Everett’s Jackson Park needs a little love

EVERETT — Sen. Henry M. Jackson Park hasn’t changed much in the past 30 years.

The playground equipment is decades old. The baseball fields are too soggy to use most of the year.

People do visit the north Everett park, but the parks director says it could be used far more frequently.

That’s the reason the city is in the middle of planning changes that should inject new life into the aging park.

They’ve held several public meetings to gather opinion and had a consultant put together a few different sketches of what the park could look like.

All options draw from the same list of amenities: versatile athletic fields, an improved and expanded playground, a community garden with vegetable plots, basketball courts, open space, a view terrace, a picnic shelter, walking paths, and off-street parking.

One of the options features a small off-leash dog park; another an arboretum area with space for picnics.

“We want the community to love this park and treasure it,” said Paul Kaftanski, Everett’s Parks and Recreation director.

Jackson Park is about 15 acres. It offers athletic fields, a playground, a picnic shelter and open space. It’s considered a community park, meaning it’s supposed to draw people from both the surrounding neighborhoods and from elsewhere in the city.

Terri West Amburgy lives a few blocks away in the Delta Neighborhood. She sees the potential but says at the moment, “it’s a really sad park.”

“I never take my daughter there because there’s nothing there for her to do,” said Amburgy, who serves on an advisory committee for the park’s renovation.

She said many of her neighbors want to make sure the renovated park isn’t dominated by the sports fields.

“We want it to have a community feel,” she said.

Right now she packs her family up and takes them in the car to Legion Park or Forest Park. Someday, it would be nice if her neighborhood park offered more, she said.

The city bought the land in 1917 from the Everett Improvement Company for $10,000. Until 1992 the park was called Riverdale.

During its first years the park served as a campground. During the Depression, it became a community garden that produced enough veggies to feed 1,800 people.

The park was chosen for a Works Progress Administration project and by 1940 it had a four-acre baseball diamond. For decades, it continued to serve as a community baseball center.

Kaftanski said use of the athletic fields has waned in recent years, as other sports like soccer and lacrosse have gained in popularity.

The proposed athletic fields would probably be synthetic and lighted, so they could be used for multiple sports year round.

Everett Community College and the city are talking about sharing the cost of the fields. The college lost its ball field during a land deal to expand Providence Regional Medical Center. It would like to have its soccer team practice closer to the college, said Patrick Sisneros, an EvCC vice president. Right now the team practices in south Everett.

“We have a strong interest in partnering,” he said. “It makes a whole lot of sense.”

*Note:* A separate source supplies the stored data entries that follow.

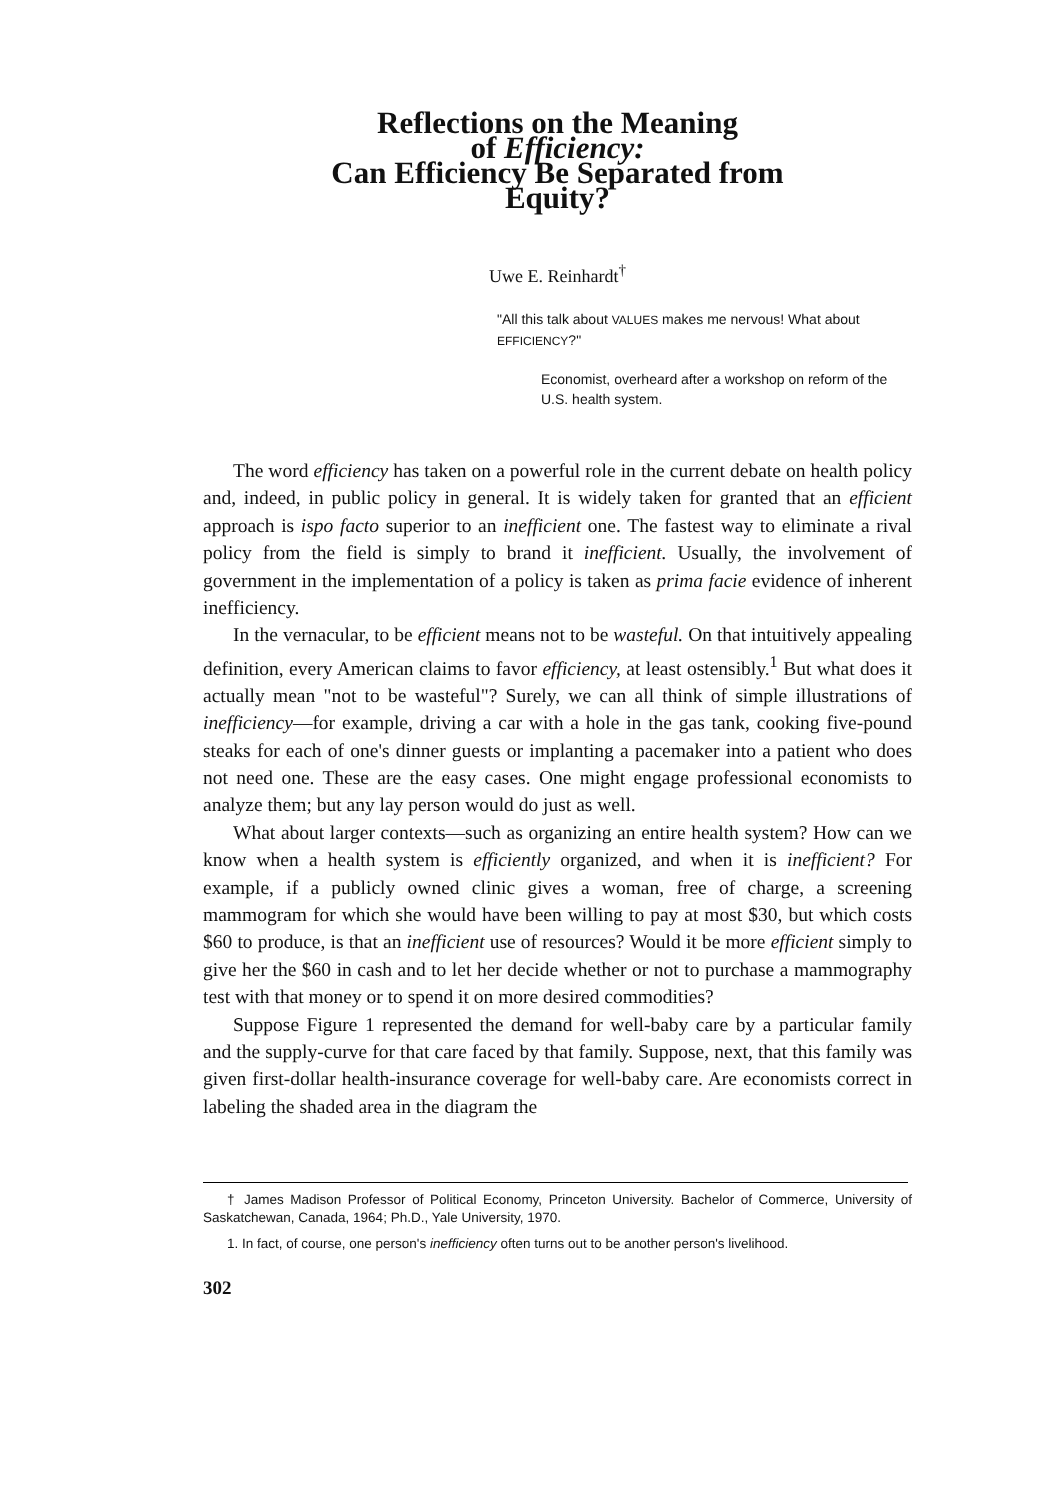Reflections on the Meaning
of Efficiency:
Can Efficiency Be Separated from
Equity?
Uwe E. Reinhardt<sup>†</sup>
"All this talk about VALUES makes me nervous! What about EFFICIENCY?"
Economist, overheard after a workshop on reform of the U.S. health system.
The word efficiency has taken on a powerful role in the current debate on health policy and, indeed, in public policy in general. It is widely taken for granted that an efficient approach is ispo facto superior to an inefficient one. The fastest way to eliminate a rival policy from the field is simply to brand it inefficient. Usually, the involvement of government in the implementation of a policy is taken as prima facie evidence of inherent inefficiency.
In the vernacular, to be efficient means not to be wasteful. On that intuitively appealing definition, every American claims to favor efficiency, at least ostensibly.<sup>1</sup> But what does it actually mean "not to be wasteful"? Surely, we can all think of simple illustrations of inefficiency—for example, driving a car with a hole in the gas tank, cooking five-pound steaks for each of one's dinner guests or implanting a pacemaker into a patient who does not need one. These are the easy cases. One might engage professional economists to analyze them; but any lay person would do just as well.
What about larger contexts—such as organizing an entire health system? How can we know when a health system is efficiently organized, and when it is inefficient? For example, if a publicly owned clinic gives a woman, free of charge, a screening mammogram for which she would have been willing to pay at most $30, but which costs $60 to produce, is that an inefficient use of resources? Would it be more efficient simply to give her the $60 in cash and to let her decide whether or not to purchase a mammography test with that money or to spend it on more desired commodities?
Suppose Figure 1 represented the demand for well-baby care by a particular family and the supply-curve for that care faced by that family. Suppose, next, that this family was given first-dollar health-insurance coverage for well-baby care. Are economists correct in labeling the shaded area in the diagram the
† James Madison Professor of Political Economy, Princeton University. Bachelor of Commerce, University of Saskatchewan, Canada, 1964; Ph.D., Yale University, 1970.
1. In fact, of course, one person's inefficiency often turns out to be another person's livelihood.
302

City officials plan to continue gathering comments until the end of July. When plans are completed, they still have to be approved by the City Council.

The city already set aside $200,000 to plan the upgrades and another nearly half a million dollars to design the park and prepare construction documents.

Money to complete the project would come from a combination of city capital funds and grants. If city money continues to be tight, the project could be completed in stages as dollars become available. The earliest the park would be completed is 2013.